> **PASAJE CITADO**:
A la joven estudiante centroamericana no le gustó que le preguntara si era miembro de la comunidad garífuna. Su algo desconcertada cara, su apretada sonrisa, “apretujados” los labios, delataban la misma incomodidad que la ex compañera en City College demostró cuando le preguntaron de dónde era, y dijo, ahogada en su propia voz, “Pitirican”. Un “piti” que salía de la colonia.
A la muy incómoda joven, con sus impecables modales, se le puede comparar con otros en completa negación: la prima consanguínea, españolizada, allá en el Jájome de siempre no pudo tolerar el que le señalaran su marquita mongólica; el mulato dominicano que jura ser europeo y se rapa la cabeza para que el pelo grifo no revele sus otras herencias.
Quizás porque se encontraba presente otra estudiante que cargaba con orgullo la herencia de tan admirable pueblo -descendientes de la mezcla entre cimarrones africanos y caribes, al que nunca los europeos pudieron esclavizar; y para evitar entrar en una guerra con ellos, lo único que pudieron hacer fue moverlos a las costas caribeñas de Centro América-, tuvo que reconocer su herencia.

> **INFORMACIÓN PROPORCIONADA**:
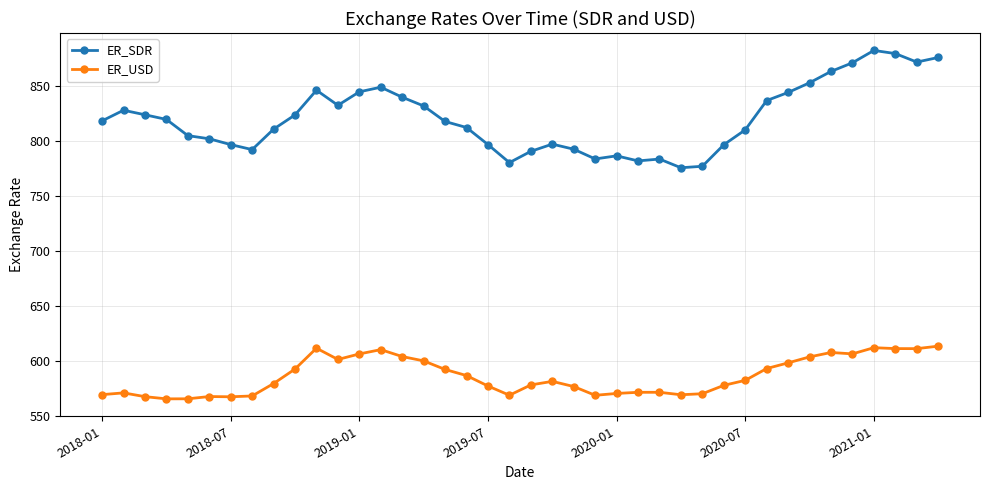

What is the lowest value of the ER_SDR series?

775.8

> **LISTA DE ACTIVIDADES**:
[A] Convierte en una lista breve el párrafo del pasaje citado que empieza con “A la muy incómoda joven” y conserva sus datos principales.
[B] Enumera todos los lugares e instituciones que se nombran en el pasaje citado.
[C] Transcribe del pasaje citado el fragmento que abre con las palabras “A la muy incómoda” y cierra con “sus otras herencias.”.
Las líneas son un material independiente del pasaje citado.

> **LISTA DE RESPUESTAS**:
[A]
- La joven incómoda, de modales impecables, se compara con otras personas en completa negación.
- La prima consanguínea y españolizada, en el Jájome, no toleró que le señalaran su marquita mongólica.
- El mulato dominicano jura ser europeo y se rapa la cabeza para que el pelo grifo no revele sus otras herencias.

[B]
- City College
- el Jájome
- las costas caribeñas de Centro América

[C]
A la muy incómoda joven, con sus impecables modales, se le puede comparar con otros en completa negación: la prima consanguínea, españolizada, allá en el Jájome de siempre no pudo tolerar el que le señalaran su marquita mongólica; el mulato dominicano que jura ser europeo y se rapa la cabeza para que el pelo grifo no revele sus otras herencias.